Stored records:
=== Begin Enclosure ===

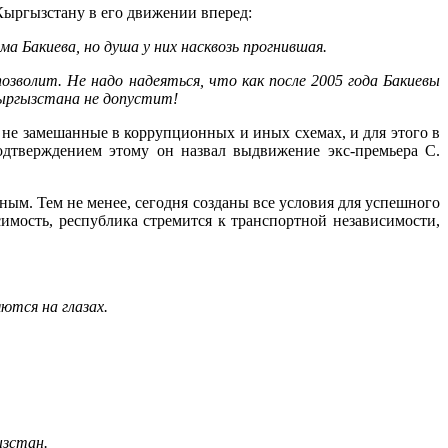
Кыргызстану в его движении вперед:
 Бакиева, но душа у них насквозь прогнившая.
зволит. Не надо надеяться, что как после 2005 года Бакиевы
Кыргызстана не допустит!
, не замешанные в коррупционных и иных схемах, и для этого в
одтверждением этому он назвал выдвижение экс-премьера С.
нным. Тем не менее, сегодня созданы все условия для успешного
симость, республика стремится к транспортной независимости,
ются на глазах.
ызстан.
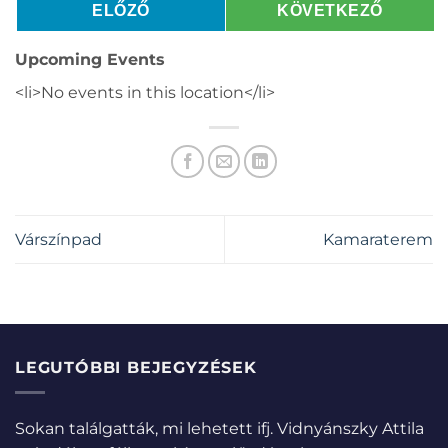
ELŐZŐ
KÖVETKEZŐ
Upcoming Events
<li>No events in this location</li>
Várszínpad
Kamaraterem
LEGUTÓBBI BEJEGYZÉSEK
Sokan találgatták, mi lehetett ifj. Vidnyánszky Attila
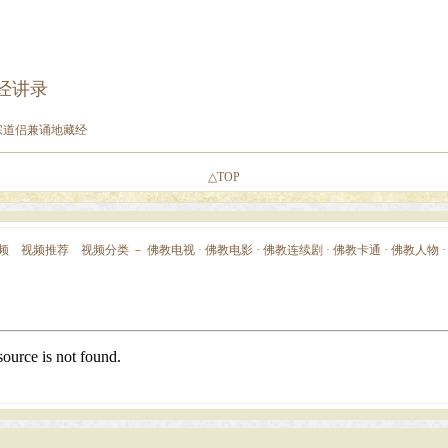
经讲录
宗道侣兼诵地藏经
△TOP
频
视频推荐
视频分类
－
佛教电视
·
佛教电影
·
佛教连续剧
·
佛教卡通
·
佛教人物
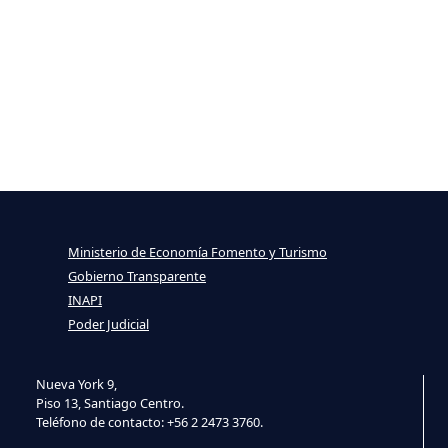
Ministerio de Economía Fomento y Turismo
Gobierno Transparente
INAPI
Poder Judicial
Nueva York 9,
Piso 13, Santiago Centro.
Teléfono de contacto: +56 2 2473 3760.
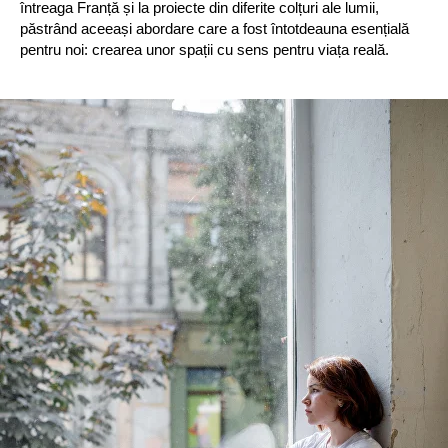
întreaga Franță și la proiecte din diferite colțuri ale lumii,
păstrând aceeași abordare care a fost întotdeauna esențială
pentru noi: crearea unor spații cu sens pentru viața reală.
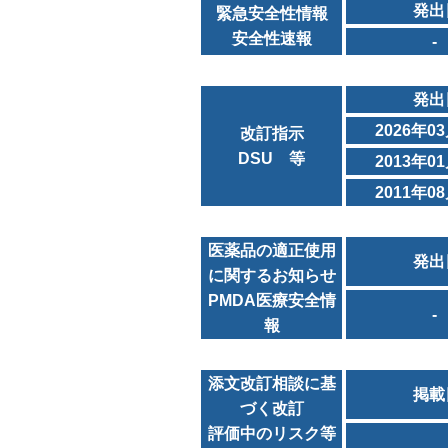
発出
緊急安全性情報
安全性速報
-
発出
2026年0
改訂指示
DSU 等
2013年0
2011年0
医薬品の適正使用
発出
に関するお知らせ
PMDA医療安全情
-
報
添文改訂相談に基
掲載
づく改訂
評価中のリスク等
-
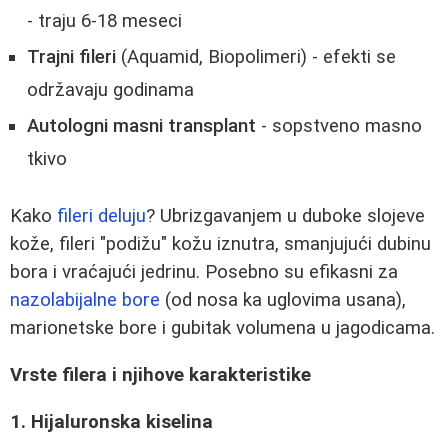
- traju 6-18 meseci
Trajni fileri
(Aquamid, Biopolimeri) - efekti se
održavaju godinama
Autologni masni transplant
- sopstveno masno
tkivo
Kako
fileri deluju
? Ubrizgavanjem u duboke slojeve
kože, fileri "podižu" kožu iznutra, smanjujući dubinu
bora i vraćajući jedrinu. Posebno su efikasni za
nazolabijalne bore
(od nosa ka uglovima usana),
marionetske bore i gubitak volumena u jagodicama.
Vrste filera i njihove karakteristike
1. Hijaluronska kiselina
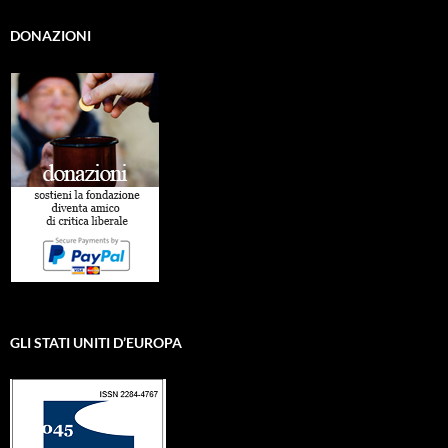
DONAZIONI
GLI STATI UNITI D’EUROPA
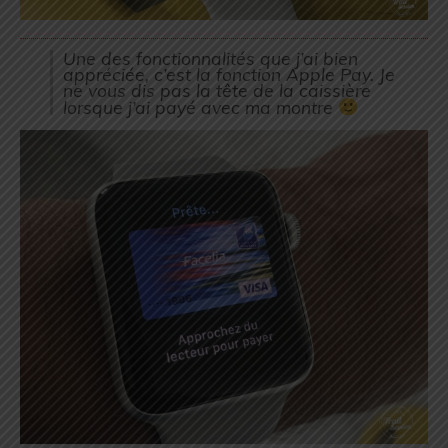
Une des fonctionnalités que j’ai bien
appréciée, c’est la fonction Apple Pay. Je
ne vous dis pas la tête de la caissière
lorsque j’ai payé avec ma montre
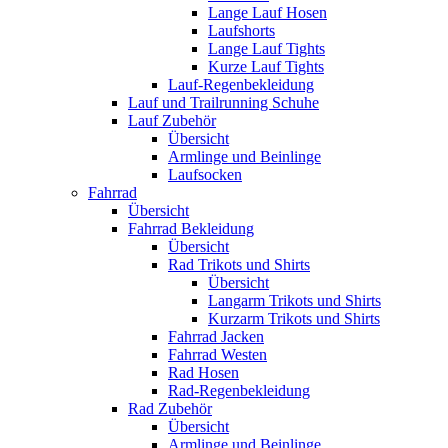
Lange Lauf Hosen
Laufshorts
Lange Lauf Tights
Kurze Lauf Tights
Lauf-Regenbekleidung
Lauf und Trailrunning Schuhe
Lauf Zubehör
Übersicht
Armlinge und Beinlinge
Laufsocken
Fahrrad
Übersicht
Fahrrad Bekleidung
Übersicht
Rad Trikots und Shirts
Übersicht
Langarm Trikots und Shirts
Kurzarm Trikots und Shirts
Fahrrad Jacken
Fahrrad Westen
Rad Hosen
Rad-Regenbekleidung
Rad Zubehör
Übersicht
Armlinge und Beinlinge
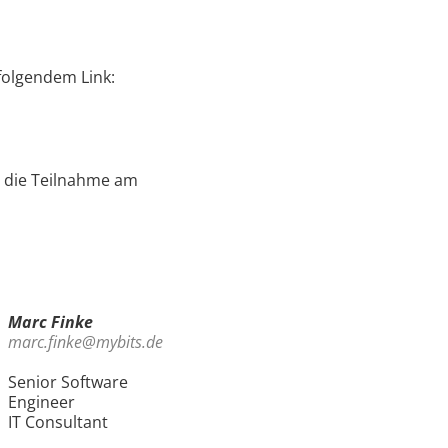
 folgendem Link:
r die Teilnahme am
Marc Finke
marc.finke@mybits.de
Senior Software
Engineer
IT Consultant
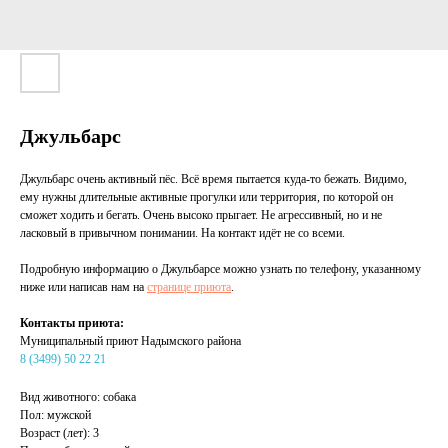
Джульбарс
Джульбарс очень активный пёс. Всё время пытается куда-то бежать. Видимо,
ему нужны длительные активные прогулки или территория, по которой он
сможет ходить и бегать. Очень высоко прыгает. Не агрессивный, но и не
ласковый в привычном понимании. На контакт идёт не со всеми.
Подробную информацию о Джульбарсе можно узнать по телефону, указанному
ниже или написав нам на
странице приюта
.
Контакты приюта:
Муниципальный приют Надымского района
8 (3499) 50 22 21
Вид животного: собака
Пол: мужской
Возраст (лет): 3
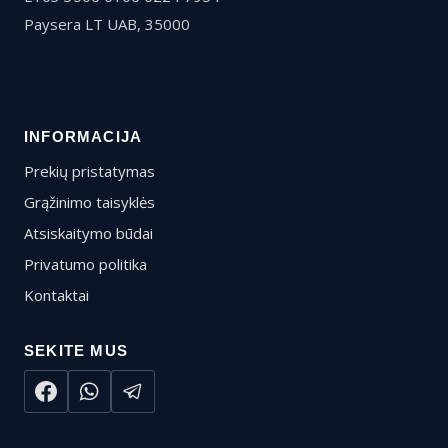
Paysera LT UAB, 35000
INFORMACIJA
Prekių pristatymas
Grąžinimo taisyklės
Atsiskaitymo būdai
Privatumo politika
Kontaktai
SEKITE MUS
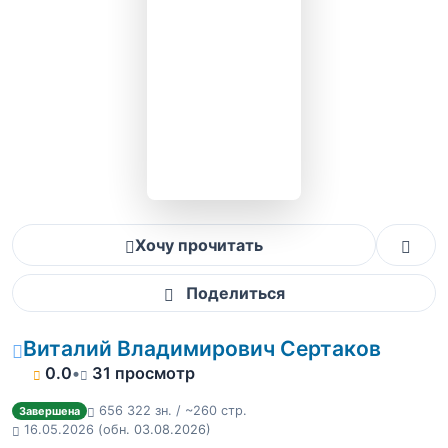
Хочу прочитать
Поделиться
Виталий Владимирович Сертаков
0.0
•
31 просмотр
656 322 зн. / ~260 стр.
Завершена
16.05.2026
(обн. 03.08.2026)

=== End Enclosure ===

If an entry contains an image, print the rest of that entry exactly and leave the image out.

Кыргызстану в его движении вперед:
 Бакиева, но душа у них насквозь прогнившая.
зволит. Не надо надеяться, что как после 2005 года Бакиевы
Кыргызстана не допустит!
, не замешанные в коррупционных и иных схемах, и для этого в
одтверждением этому он назвал выдвижение экс-премьера С.
нным. Тем не менее, сегодня созданы все условия для успешного
симость, республика стремится к транспортной независимости,
ются на глазах.
ызстан.
ELŐZŐ
KÖVETKEZŐ
Upcoming Events
<li>No events in this location</li>
Várszínpad
Kamaraterem
LEGUTÓBBI BEJEGYZÉSEK
Sokan találgatták, mi lehetett ifj. Vidnyánszky Attila
经讲录
宗道侣兼诵地藏经
△TOP
频
视频推荐
视频分类
－
佛教电视
·
佛教电影
·
佛教连续剧
·
佛教卡通
·
佛教人物
Ministerio de Economía Fomento y Turismo
Gobierno Transparente
INAPI
Poder Judicial
Nueva York 9,
Piso 13, Santiago Centro.
Teléfono de contacto: +56 2 2473 3760.
întreaga Franță și la proiecte din diferite colțuri ale lumii,
păstrând aceeași abordare care a fost întotdeauna esențială
pentru noi: crearea unor spații cu sens pentru viața reală.
発出
緊急安全性情報
安全性速報
-
発出
2026年0
改訂指示
DSU 等
2013年0
2011年0
医薬品の適正使用
発出
に関するお知らせ
PMDA医療安全情
-
報
添文改訂相談に基
掲載
づく改訂
評価中のリスク等
-
- traju 6-18 meseci
Trajni fileri
(Aquamid, Biopolimeri) - efekti se
održavaju godinama
Autologni masni transplant
- sopstveno masno
tkivo
Kako
fileri deluju
? Ubrizgavanjem u duboke slojeve
kože, fileri "podižu" kožu iznutra, smanjujući dubinu
bora i vraćajući jedrinu. Posebno su efikasni za
nazolabijalne bore
(od nosa ka uglovima usana),
marionetske bore i gubitak volumena u jagodicama.
Vrste filera i njihove karakteristike
1. Hijaluronska kiselina
DONAZIONI
GLI STATI UNITI D’EUROPA
Une des fonctionnalités que j’ai bien
appréciée, c’est la fonction Apple Pay. Je
ne vous dis pas la tête de la caissière
lorsque j’ai payé avec ma montre
Lange Lauf Hosen
Laufshorts
Lange Lauf Tights
Kurze Lauf Tights
Lauf-Regenbekleidung
Lauf und Trailrunning Schuhe
Lauf Zubehör
Übersicht
Armlinge und Beinlinge
Laufsocken
Fahrrad
Übersicht
Fahrrad Bekleidung
Übersicht
Rad Trikots und Shirts
Übersicht
Langarm Trikots und Shirts
Kurzarm Trikots und Shirts
Fahrrad Jacken
Fahrrad Westen
Rad Hosen
Rad-Regenbekleidung
Rad Zubehör
Übersicht
Armlinge und Beinlinge
 folgendem Link:
r die Teilnahme am
Marc Finke
marc.finke@mybits.de
Senior Software
Engineer
IT Consultant
Джульбарс
Джульбарс очень активный пёс. Всё время пытается куда-то бежать. Видимо,
ему нужны длительные активные прогулки или территория, по которой он
сможет ходить и бегать. Очень высоко прыгает. Не агрессивный, но и не
ласковый в привычном понимании. На контакт идёт не со всеми.
Подробную информацию о Джульбарсе можно узнать по телефону, указанному
ниже или написав нам на
странице приюта
.
Контакты приюта:
Муниципальный приют Надымского района
8 (3499) 50 22 21
Вид животного: собака
Пол: мужской
Возраст (лет): 3
Paysera LT UAB, 35000
INFORMACIJA
Prekių pristatymas
Grąžinimo taisyklės
Atsiskaitymo būdai
Privatumo politika
Kontaktai
SEKITE MUS
Хочу прочитать
Поделиться
Виталий Владимирович Сертаков
0.0
•
31 просмотр
656 322 зн. / ~260 стр.
Завершена
16.05.2026
(обн. 03.08.2026)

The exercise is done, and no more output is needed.